STATED TASK:
Please pull out every line of the data below that contains the string "source", keeping in mind that case counts.

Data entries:
────────

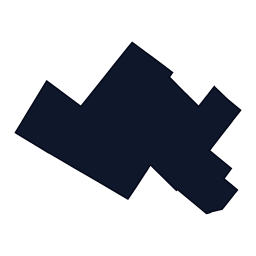 Traian, Ialomita, Romania (Mercator projection)
{"feature_id": "2599482B49143714613068", "entity_name": "Traian", "entity_type": "district", "adm_level": 2, "iso_a3": "ROU", "parent_name": "Romania", "parent_adm1": "Ialomita", "projection": "mercator", "projection_center": [27.361, 44.765], "detail": "fine", "context": "isolated", "style": "filled", "palette": "ink", "viewbox_px": 256, "rotation_deg": 0, "n_neighbors": 0, "source": "geoboundaries", "source_scale": "gbopen_adm2", "svg_char_len": 2108}
<svg xmlns="http://www.w3.org/2000/svg" viewBox="0 0 256 256"><path d="M240.6,110.3L240.5,110.1L240.4,110.1L240.2,109.9L238.0,108.1L234.0,104.8L231.6,102.8L227.7,99.6L221.2,93.4L219.4,91.6L214.7,87.2L214.3,86.6L212.2,89.3L210.0,92.1L209.7,92.5L209.4,92.9L208.7,93.8L208.1,94.7L207.3,95.6L206.2,96.9L204.0,99.8L201.3,103.2L198.7,106.5L198.0,105.9L197.3,105.3L196.8,104.7L195.5,103.4L194.9,102.8L194.0,101.9L193.2,101.1L192.5,100.4L191.7,99.7L190.4,98.3L189.0,97.0L187.7,95.6L186.3,94.2L184.7,92.8L183.2,91.3L182.1,90.1L180.9,88.9L179.9,87.9L178.8,86.9L178.3,86.3L177.7,85.7L176.6,84.5L174.4,82.3L172.2,80.1L170.7,78.6L169.7,77.6L169.2,77.2L172.5,72.5L172.2,72.3L170.4,71.0L168.7,69.6L167.6,68.9L164.3,66.3L162.0,64.6L149.7,55.4L148.8,54.8L147.6,53.9L146.6,53.2L146.1,52.8L145.2,52.2L142.5,50.1L140.4,48.6L137.6,46.5L132.9,43.0L132.2,42.5L126.3,49.6L126.1,50.0L125.4,50.9L124.9,51.4L124.4,52.0L124.1,52.4L114.4,64.5L102.5,79.5L87.8,97.9L83.2,103.6L80.9,106.5L59.2,90.3L46.7,81.0L34.6,100.9L34.6,101.0L28.7,110.6L24.2,118.1L22.2,121.4L22.2,121.5L16.9,130.1L16.1,131.4L16.1,131.5L15.6,132.3L15.4,132.6L16.6,133.4L43.9,149.9L46.1,151.3L48.6,152.8L49.6,153.2L61.1,159.9L73.8,167.4L88.4,175.8L88.7,176.0L96.8,180.7L117.5,192.9L127.9,199.0L134.7,188.9L135.5,187.8L138.1,183.7L138.8,182.7L139.0,182.4L139.1,182.2L139.4,181.7L142.4,177.1L144.2,174.3L144.5,173.8L145.0,173.1L145.4,172.5L145.6,172.3L145.8,172.1L150.2,164.8L151.1,165.4L155.4,169.7L159.2,173.4L163.5,177.6L168.9,183.0L174.2,188.2L176.4,190.3L177.3,189.3L179.2,190.8L179.3,190.9L185.1,195.7L194.9,203.8L202.7,210.3L206.3,213.3L206.6,213.5L210.4,212.4L210.3,212.1L210.2,211.9L212.4,211.4L215.4,210.7L219.1,209.8L221.6,209.3L222.2,209.1L222.3,208.9L224.5,206.2L225.6,204.8L226.3,203.9L231.3,197.6L234.1,194.0L237.4,190.0L233.4,186.6L225.3,179.9L223.8,178.7L231.3,168.5L217.4,157.1L210.6,151.5L209.4,150.5L212.7,146.1L216.1,141.7L217.2,140.3L219.5,137.3L221.9,134.2L224.8,130.5L228.5,125.8L232.1,121.1L232.6,120.3L235.8,116.3L238.9,112.4L239.1,112.1L240.3,110.5L240.5,110.5L240.6,110.3L240.6,110.3Z" fill="#0f172a" stroke="#020617" stroke-width="1.5"/></svg>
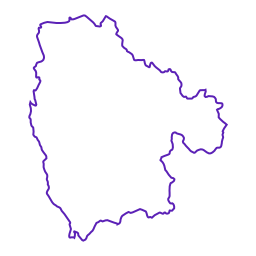 the district of Quang Uyen, Cao Bằng, Vietnam
{"feature_id": "81297802B42250510796537", "entity_name": "Quang Uyen", "entity_type": "district", "adm_level": 2, "iso_a3": "VNM", "parent_name": "Vietnam", "parent_adm1": "Cao Bằng", "projection": "orthographic", "projection_center": [106.453, 22.67], "detail": "fine", "context": "isolated", "style": "outline", "palette": "violet", "viewbox_px": 256, "rotation_deg": 0, "n_neighbors": 0, "source": "geoboundaries", "source_scale": "gbopen_adm2", "svg_char_len": 5724}
<svg xmlns="http://www.w3.org/2000/svg" viewBox="0 0 256 256"><path d="M205.5,89.8L204.8,90.1L200.2,90.2L199.5,90.8L196.5,95.6L195.8,96.2L194.7,96.7L193.7,96.9L193.2,97.2L192.7,97.9L192.2,98.4L191.6,98.6L187.6,98.6L187.1,98.4L186.7,97.6L186.0,96.7L185.4,96.7L184.3,96.9L183.8,96.8L182.6,95.9L180.5,93.0L180.0,88.9L180.0,88.3L180.4,87.5L181.0,86.7L181.4,85.9L181.5,84.5L181.3,83.1L180.5,81.9L178.8,80.0L178.2,79.1L178.2,77.4L177.7,76.2L176.1,74.0L175.3,72.6L174.8,72.2L172.8,72.1L171.9,71.9L171.7,71.7L170.8,70.6L170.6,69.7L170.1,69.2L169.3,69.1L168.6,69.4L168.1,70.9L167.8,71.3L167.2,71.5L165.1,71.2L164.1,72.1L163.5,72.3L162.2,72.4L161.1,72.0L159.8,70.3L156.1,67.4L154.6,66.0L152.2,62.8L151.8,62.6L151.1,62.8L150.7,63.2L150.1,64.9L149.7,66.9L149.1,67.2L145.8,65.4L145.3,64.5L144.8,63.0L144.4,60.9L144.0,60.0L143.1,59.9L141.8,60.1L138.0,60.0L135.9,60.3L134.8,60.2L134.1,59.8L132.7,55.3L131.8,54.1L129.2,52.3L127.8,51.7L127.0,51.1L126.6,49.6L125.8,48.9L124.3,48.0L122.5,46.2L122.2,45.4L122.2,43.8L122.7,40.2L122.4,39.2L121.5,38.1L117.4,35.2L116.3,34.3L116.3,33.8L116.9,32.5L118.0,30.8L118.0,30.1L117.4,29.0L115.9,26.9L115.4,25.3L115.5,23.9L115.4,22.4L115.1,21.7L113.7,20.8L109.8,18.6L106.5,16.3L105.8,16.2L102.8,21.2L100.8,23.0L100.6,23.6L100.6,24.3L100.9,24.9L101.0,25.7L100.8,26.1L99.8,26.5L96.0,26.0L95.6,25.7L94.7,24.2L93.3,22.5L86.7,16.8L85.1,15.6L84.0,15.4L83.3,15.5L74.7,18.9L73.3,19.3L71.7,19.4L71.2,19.0L70.5,17.8L70.0,17.6L69.7,17.6L69.4,18.0L69.5,20.1L69.2,21.1L67.6,22.1L65.0,22.7L60.7,23.0L56.5,23.0L47.4,22.0L44.2,22.8L40.6,24.3L40.3,24.6L40.3,25.4L41.1,26.5L41.1,27.4L40.8,27.6L40.3,27.7L38.9,27.8L38.6,28.7L39.1,31.0L38.9,32.7L37.5,34.5L37.1,35.4L37.0,36.3L37.1,37.0L39.0,42.4L39.7,44.9L42.4,52.3L43.7,55.3L43.9,56.2L44.0,57.5L43.9,58.3L43.3,59.9L42.2,60.9L41.2,61.5L38.4,62.3L37.1,62.8L36.8,63.3L36.2,64.6L35.9,66.0L34.0,67.5L33.8,67.9L33.9,68.6L35.8,71.2L36.2,72.9L36.1,76.8L36.4,77.4L37.0,77.6L38.0,77.2L38.6,77.3L39.2,77.5L39.4,78.1L39.3,79.5L40.3,80.5L40.3,81.6L39.6,83.1L38.6,85.0L37.2,88.1L36.3,89.5L35.7,90.3L35.2,90.5L34.3,90.2L34.0,90.2L33.8,90.6L33.6,91.3L34.5,97.2L34.6,98.9L35.2,100.1L36.3,104.5L36.0,105.4L35.3,105.6L32.2,104.1L31.0,103.1L30.4,102.2L29.8,104.6L30.8,108.2L31.0,111.1L30.4,113.9L29.4,116.2L29.3,117.4L29.5,117.9L30.5,119.0L30.7,120.0L30.7,122.5L31.4,125.5L31.9,126.3L32.6,126.9L33.2,127.6L33.3,128.3L33.6,131.7L33.4,133.7L33.3,134.5L33.5,135.0L33.8,135.5L34.8,136.7L35.7,137.0L36.5,137.4L36.8,137.9L37.7,139.9L38.8,141.3L39.2,142.1L39.9,144.9L40.3,145.6L41.3,147.1L41.7,149.3L42.0,150.1L43.5,152.3L45.2,154.5L46.0,155.6L46.3,156.5L46.4,158.4L43.6,161.0L43.3,161.5L43.3,162.3L43.7,163.8L43.6,167.1L44.0,168.6L44.6,170.3L45.2,171.7L46.8,174.1L47.2,175.0L47.3,176.2L47.1,177.8L46.8,178.9L46.9,179.8L47.7,181.5L47.9,182.9L47.8,184.5L48.6,186.0L48.8,186.8L48.9,187.9L48.7,188.8L47.4,190.9L46.9,192.2L46.8,193.0L47.0,193.8L48.6,196.1L52.1,202.1L52.8,203.0L53.8,204.1L56.0,205.5L57.0,206.4L59.3,207.4L59.9,207.8L60.5,208.4L61.7,210.8L64.5,214.1L70.0,222.1L70.2,222.7L70.1,223.3L69.6,224.1L69.6,224.6L70.9,228.9L70.8,229.6L69.5,233.9L69.2,235.7L69.2,236.2L69.4,237.1L69.6,237.4L70.1,237.6L71.6,237.3L73.6,237.3L74.3,237.8L74.8,236.1L75.0,233.3L74.2,232.1L74.2,231.5L74.4,231.4L77.2,232.5L78.1,233.3L78.4,235.5L82.2,240.1L83.3,240.6L85.4,239.6L86.4,238.1L87.0,236.2L87.8,235.2L89.3,234.0L91.3,231.8L92.4,230.9L93.3,229.5L94.7,226.3L96.5,222.9L98.4,222.1L100.1,220.8L100.8,220.6L102.6,221.4L105.5,220.4L107.4,220.2L114.0,222.6L116.6,223.4L117.3,223.7L117.5,224.0L117.5,224.3L119.2,223.5L119.7,223.0L120.3,221.7L120.6,219.3L121.4,217.1L122.3,215.8L125.9,213.4L128.5,212.0L130.7,212.9L132.6,212.4L140.0,209.1L142.1,209.8L145.7,211.4L146.2,212.2L146.7,213.7L147.1,215.4L147.7,216.8L148.4,217.4L148.9,217.4L150.1,217.0L150.6,217.1L151.9,217.7L154.7,215.2L159.5,212.6L160.1,212.6L162.6,213.7L163.4,213.6L164.3,212.6L165.0,212.5L165.9,213.3L166.7,213.6L167.5,213.6L168.6,213.2L169.1,212.6L169.5,210.9L169.7,210.5L171.5,210.7L172.0,210.7L172.4,210.4L173.2,209.3L174.1,208.5L174.2,206.8L173.9,205.3L173.2,204.0L172.3,203.3L171.3,203.5L170.3,203.3L169.6,202.5L168.7,201.0L168.3,200.1L168.2,199.0L168.5,198.3L169.1,197.5L169.6,196.1L169.6,192.8L169.5,190.7L169.7,186.3L170.4,183.7L170.7,183.1L171.7,182.7L173.3,181.5L174.1,180.7L174.3,179.8L174.4,179.2L173.4,178.2L171.3,177.7L168.7,174.7L166.5,171.3L165.3,170.0L164.3,165.7L163.5,163.7L162.6,162.3L161.7,161.3L160.5,160.3L160.5,159.9L161.2,158.5L161.5,157.2L164.6,155.9L168.2,154.6L169.3,154.0L169.7,153.1L169.8,151.8L170.3,150.9L170.9,150.3L172.0,149.8L172.5,149.1L172.9,147.4L172.7,144.2L171.8,141.6L171.4,140.8L171.8,138.9L171.7,137.3L172.1,134.4L173.1,133.0L174.3,132.5L175.0,132.4L175.8,132.6L176.4,133.2L177.4,133.6L180.7,134.5L182.2,135.3L183.2,136.5L183.9,137.8L183.9,138.8L183.6,139.9L182.9,141.3L183.0,142.1L183.2,142.7L184.7,144.2L185.8,145.7L187.5,147.5L188.8,148.8L189.9,150.2L191.1,151.3L194.1,152.8L194.9,152.6L196.3,151.3L197.2,150.5L199.3,149.7L200.8,149.3L202.4,149.5L203.6,150.0L206.9,152.4L209.0,153.4L210.2,153.4L211.2,153.1L212.5,152.4L214.5,150.7L215.2,149.6L216.6,147.9L217.4,147.7L219.2,147.7L220.1,147.4L220.9,146.7L221.3,145.7L221.8,143.1L221.9,141.7L222.5,139.3L223.1,137.6L223.1,137.0L222.5,134.8L222.7,134.1L223.3,132.6L223.3,132.3L222.7,131.6L222.7,131.2L224.1,128.4L226.7,124.7L225.0,123.2L223.1,121.8L220.0,118.9L218.7,117.4L218.7,116.2L218.8,113.9L217.0,109.8L217.3,109.5L217.7,109.2L218.9,108.9L220.5,108.1L221.8,107.0L222.4,105.8L222.5,105.0L222.4,104.0L222.1,103.5L221.1,103.2L218.1,103.1L217.1,102.9L216.2,102.1L215.9,101.0L215.8,99.1L215.0,97.8L214.1,96.9L212.6,96.4L208.5,96.1L207.0,96.8L205.6,97.0L204.7,96.2L204.6,95.6L204.8,94.2L205.7,91.6L205.5,89.8Z" fill="none" stroke="#5b21b6" stroke-width="2"/></svg>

────────

TASK ANSWER:
{"feature_id": "2599482B49143714613068", "entity_name": "Traian", "entity_type": "district", "adm_level": 2, "iso_a3": "ROU", "parent_name": "Romania", "parent_adm1": "Ialomita", "projection": "mercator", "projection_center": [27.361, 44.765], "detail": "fine", "context": "isolated", "style": "filled", "palette": "ink", "viewbox_px": 256, "rotation_deg": 0, "n_neighbors": 0, "source": "geoboundaries", "source_scale": "gbopen_adm2", "svg_char_len": 2108}
{"feature_id": "81297802B42250510796537", "entity_name": "Quang Uyen", "entity_type": "district", "adm_level": 2, "iso_a3": "VNM", "parent_name": "Vietnam", "parent_adm1": "Cao Bằng", "projection": "orthographic", "projection_center": [106.453, 22.67], "detail": "fine", "context": "isolated", "style": "outline", "palette": "violet", "viewbox_px": 256, "rotation_deg": 0, "n_neighbors": 0, "source": "geoboundaries", "source_scale": "gbopen_adm2", "svg_char_len": 5724}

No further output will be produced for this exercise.